ACTION ITEM: The listing, minus its pictures, is to be given again exactly.
DATA FOR REVIEW Block Start
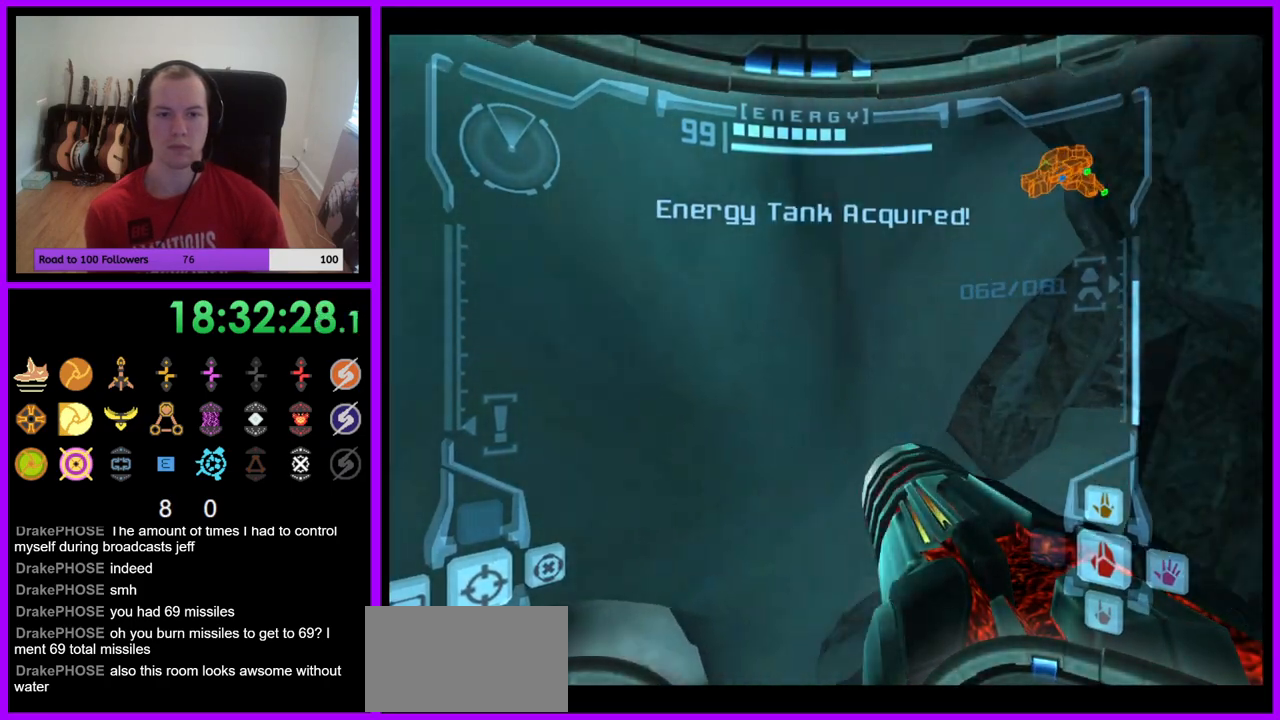
{"buttons": ["R1"], "left_stick": "up-right", "right_stick": "center"}
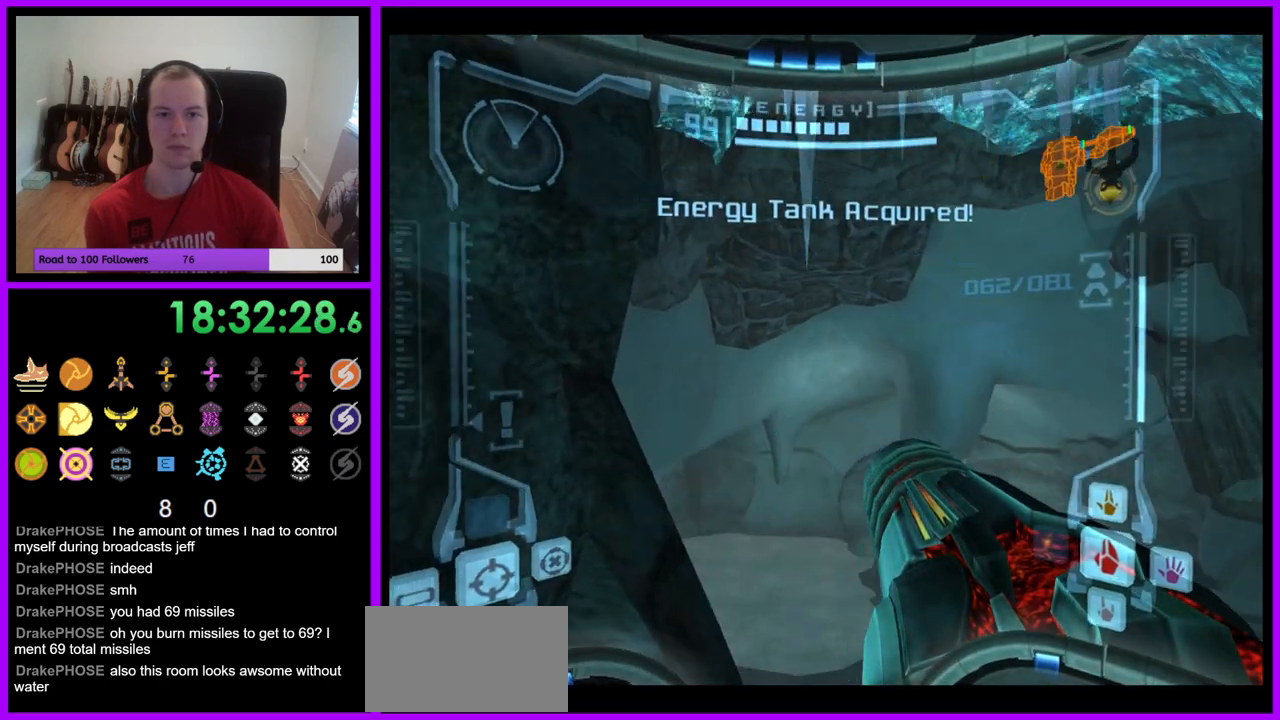
{"buttons": ["R1"], "left_stick": "up", "right_stick": "center", "events": [[133, "left_stick", "up"]]}
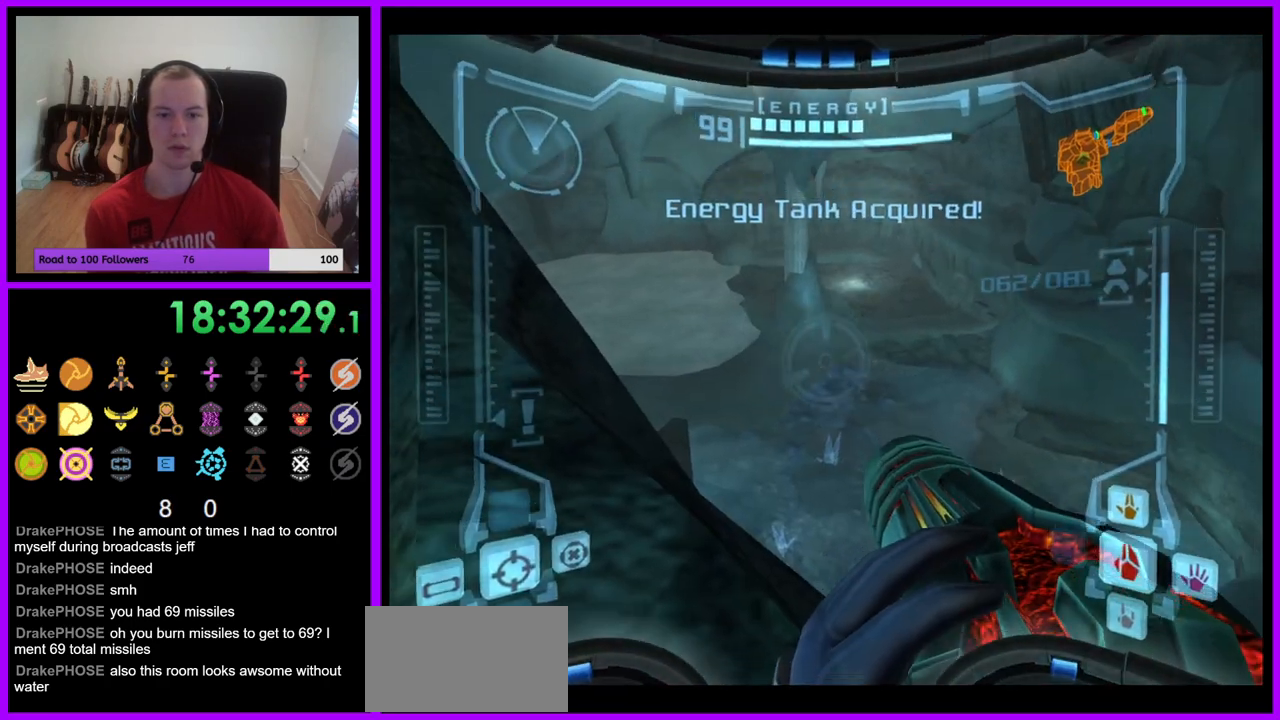
{"buttons": ["B", "L1"], "left_stick": "up", "right_stick": "center", "events": [[50, "R1", "up"], [67, "L1", "down"], [100, "left_stick", "center"], [367, "left_stick", "up"], [500, "B", "down"]]}
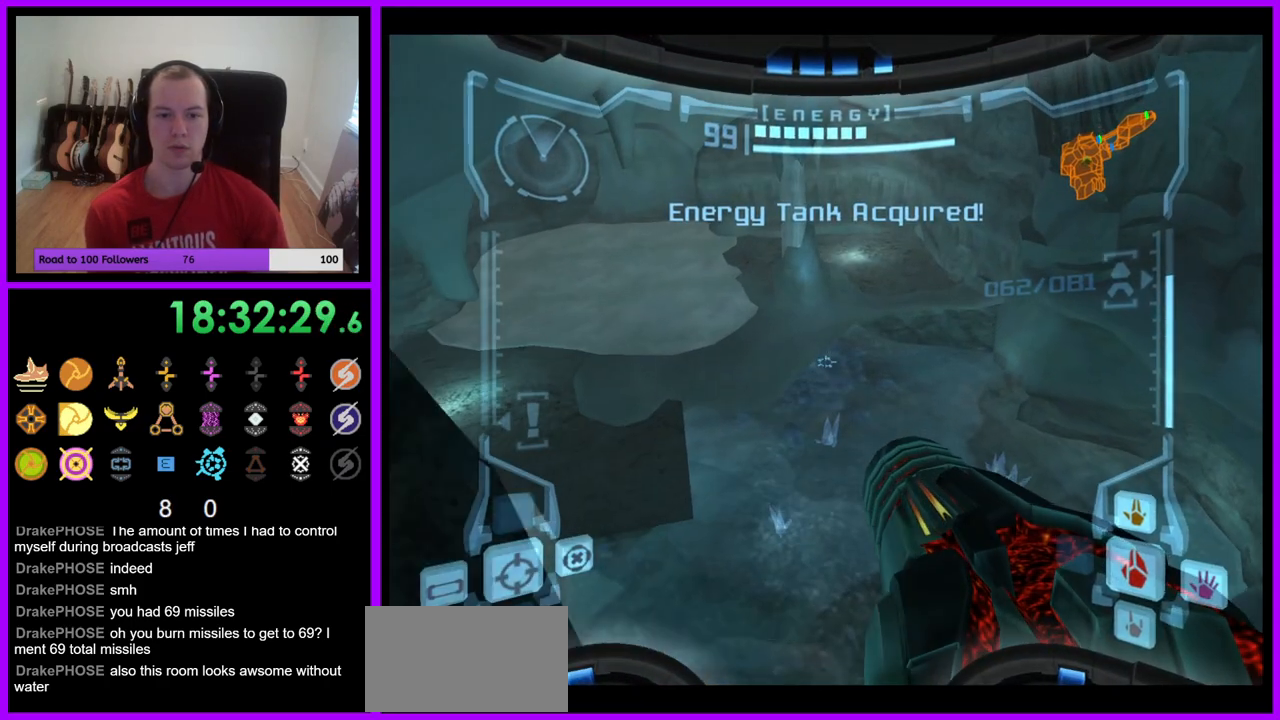
{"buttons": ["R1"], "left_stick": "up-left", "right_stick": "center", "events": [[83, "B", "up"], [267, "L1", "up"], [333, "R1", "down"], [417, "left_stick", "up-left"]]}
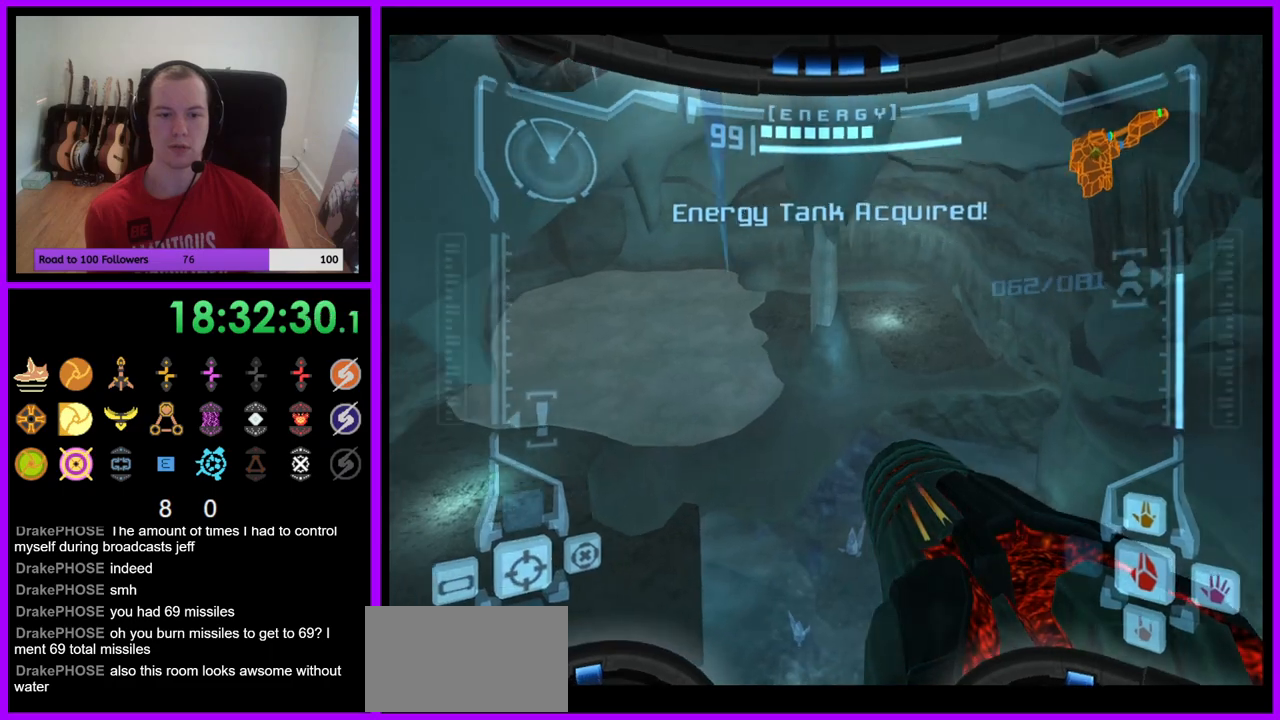
{"buttons": ["R1"], "left_stick": "up-left", "right_stick": "center", "events": []}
DATA FOR REVIEW Block End
TASK ANSWER:
{"buttons": ["R1"], "left_stick": "up-right", "right_stick": "center"}
{"buttons": ["R1"], "left_stick": "up", "right_stick": "center", "events": [[133, "left_stick", "up"]]}
{"buttons": ["B", "L1"], "left_stick": "up", "right_stick": "center", "events": [[50, "R1", "up"], [67, "L1", "down"], [100, "left_stick", "center"], [367, "left_stick", "up"], [500, "B", "down"]]}
{"buttons": ["R1"], "left_stick": "up-left", "right_stick": "center", "events": [[83, "B", "up"], [267, "L1", "up"], [333, "R1", "down"], [417, "left_stick", "up-left"]]}
{"buttons": ["R1"], "left_stick": "up-left", "right_stick": "center", "events": []}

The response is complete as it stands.